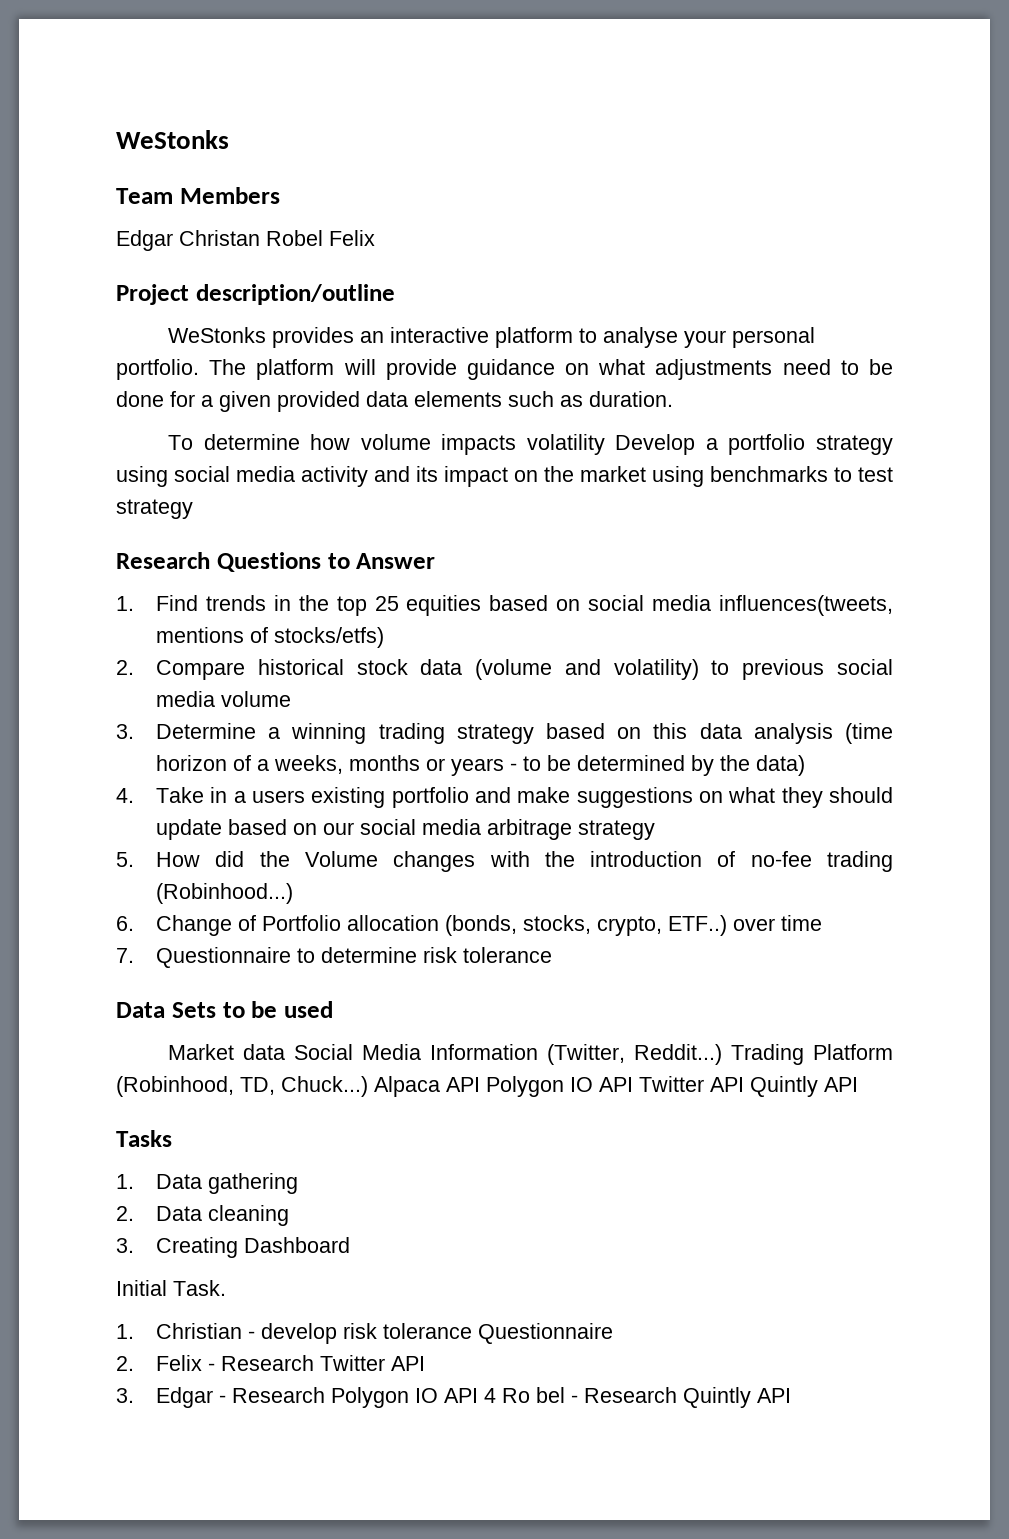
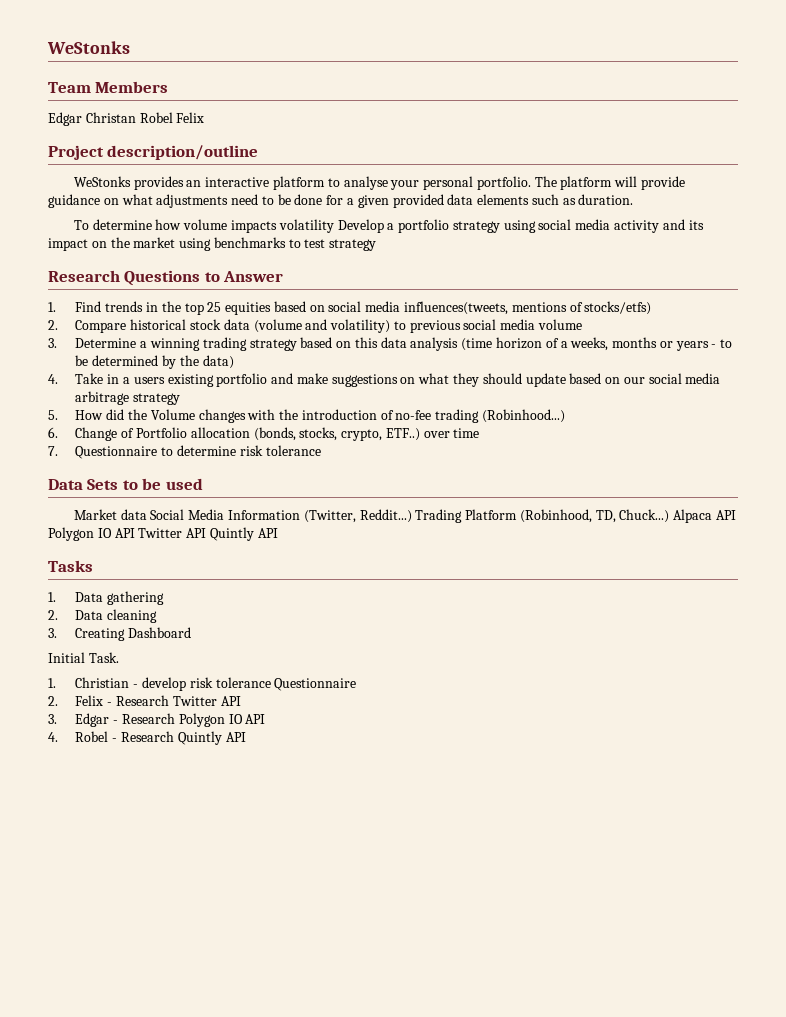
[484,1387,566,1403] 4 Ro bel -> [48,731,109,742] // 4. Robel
==
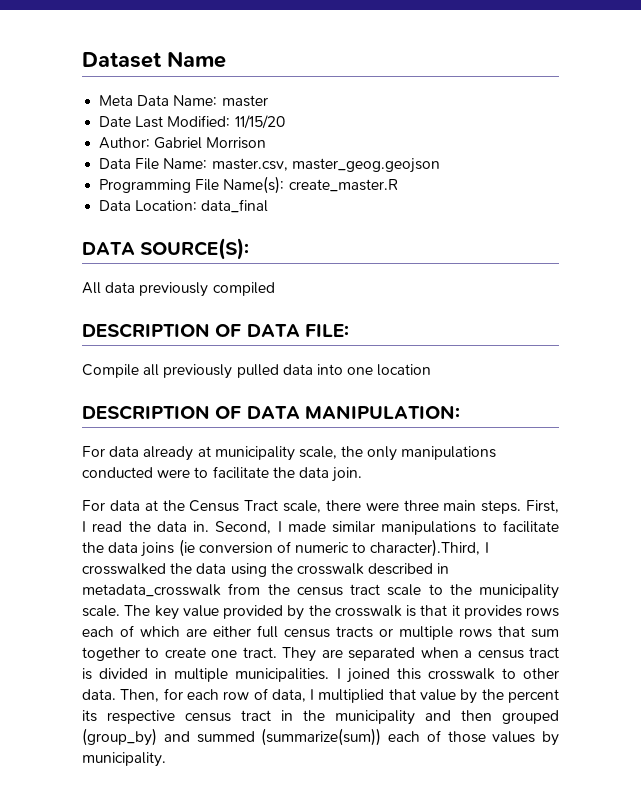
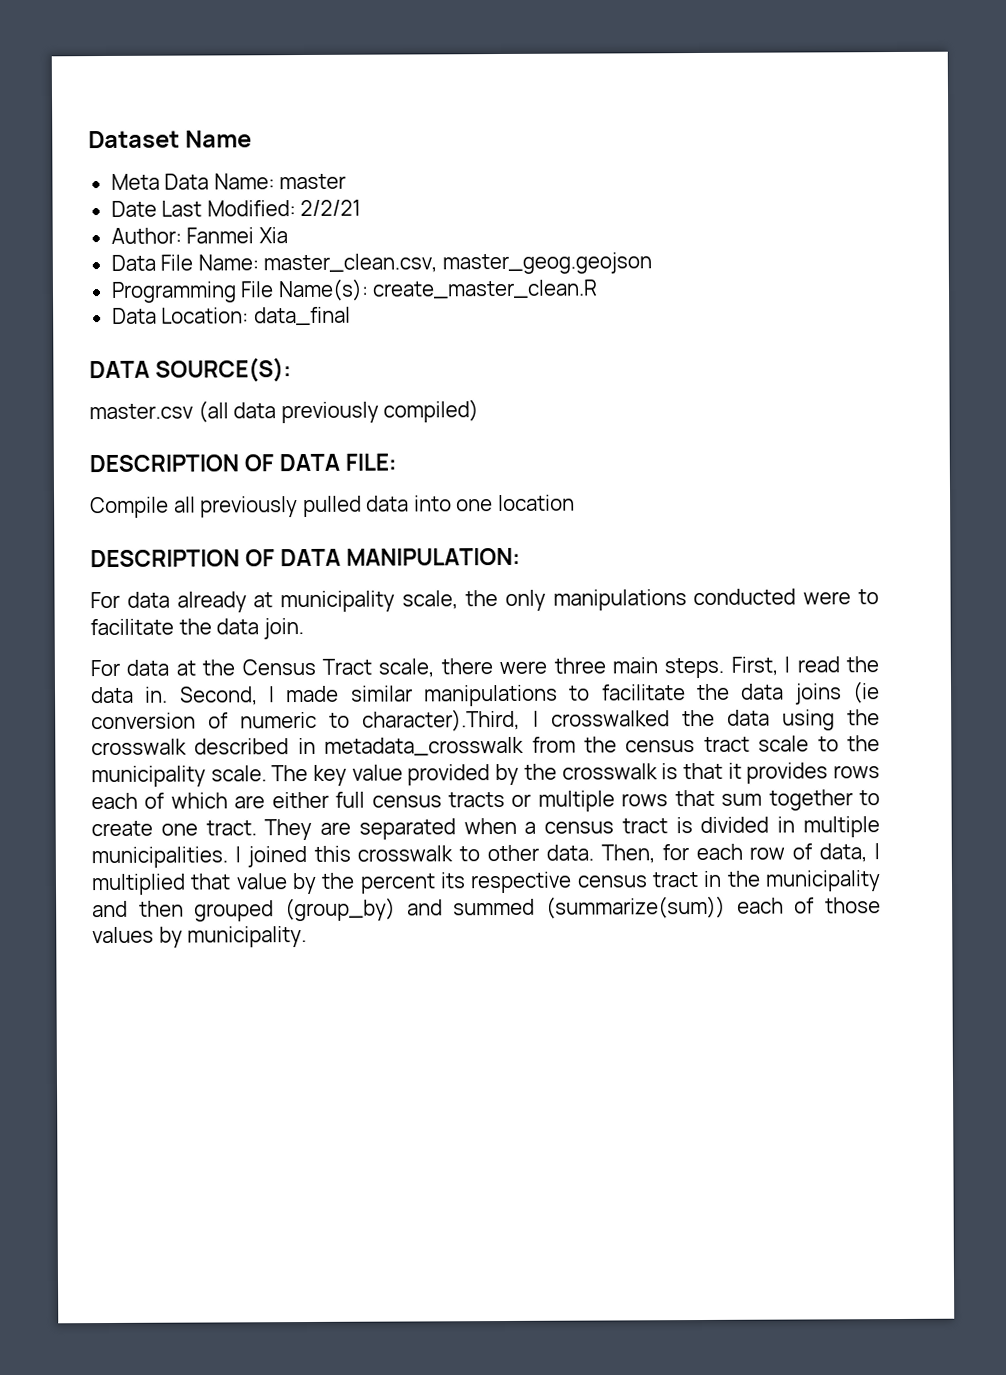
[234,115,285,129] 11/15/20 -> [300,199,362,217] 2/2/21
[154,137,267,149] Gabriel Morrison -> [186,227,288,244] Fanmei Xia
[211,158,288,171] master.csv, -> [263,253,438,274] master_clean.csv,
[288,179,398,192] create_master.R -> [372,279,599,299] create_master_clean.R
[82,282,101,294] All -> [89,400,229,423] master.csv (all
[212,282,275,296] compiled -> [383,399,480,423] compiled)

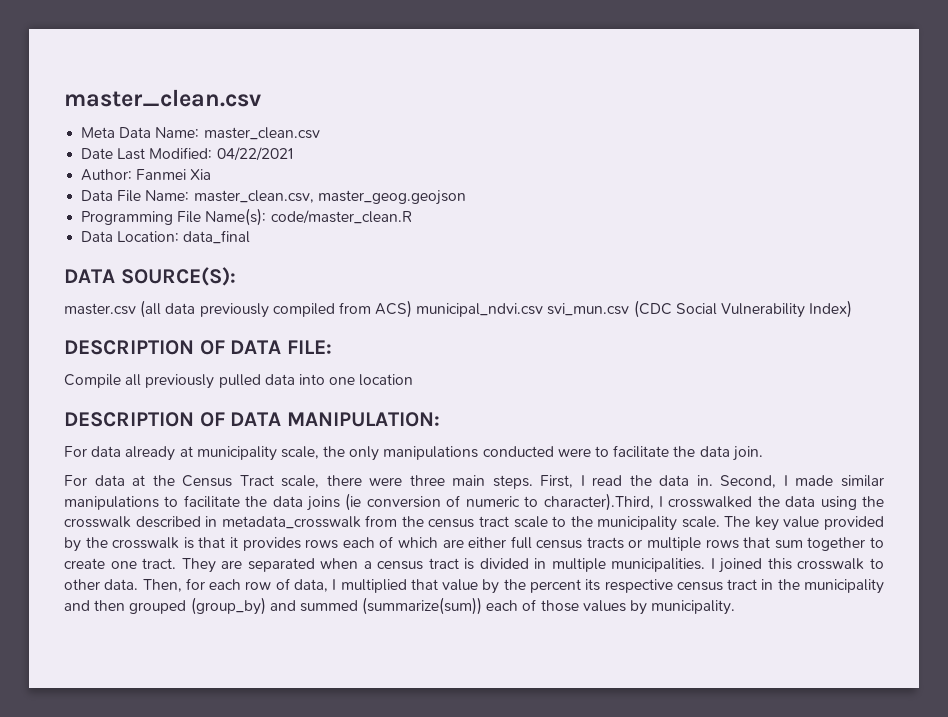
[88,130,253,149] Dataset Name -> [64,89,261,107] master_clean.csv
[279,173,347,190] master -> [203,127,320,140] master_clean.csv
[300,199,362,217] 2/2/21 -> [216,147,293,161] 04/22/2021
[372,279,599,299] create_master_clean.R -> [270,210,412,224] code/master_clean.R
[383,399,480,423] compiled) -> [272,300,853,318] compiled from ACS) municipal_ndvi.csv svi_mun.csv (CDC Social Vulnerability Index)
...
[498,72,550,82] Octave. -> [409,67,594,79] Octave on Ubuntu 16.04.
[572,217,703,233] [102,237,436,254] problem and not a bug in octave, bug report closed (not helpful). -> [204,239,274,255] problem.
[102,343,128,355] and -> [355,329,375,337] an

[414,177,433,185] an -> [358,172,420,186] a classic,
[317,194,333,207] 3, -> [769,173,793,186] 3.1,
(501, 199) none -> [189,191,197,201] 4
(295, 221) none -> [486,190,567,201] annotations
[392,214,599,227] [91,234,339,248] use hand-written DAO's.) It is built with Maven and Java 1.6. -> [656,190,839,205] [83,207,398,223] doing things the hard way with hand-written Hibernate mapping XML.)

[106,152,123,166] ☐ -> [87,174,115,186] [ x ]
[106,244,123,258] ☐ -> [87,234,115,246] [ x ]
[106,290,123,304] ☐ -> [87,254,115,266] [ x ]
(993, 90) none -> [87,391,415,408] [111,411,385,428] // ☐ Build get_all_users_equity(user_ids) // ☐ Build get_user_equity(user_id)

**TASK OBJECTIVE:** Please show all lines from the entries that contain the word "compiled".

**OUTPUT OF THE TASK:**
[212,282,275,296] compiled -> [383,399,480,423] compiled)
[383,399,480,423] compiled) -> [272,300,853,318] compiled from ACS) municipal_ndvi.csv svi_mun.csv (CDC Social Vulnerability Index)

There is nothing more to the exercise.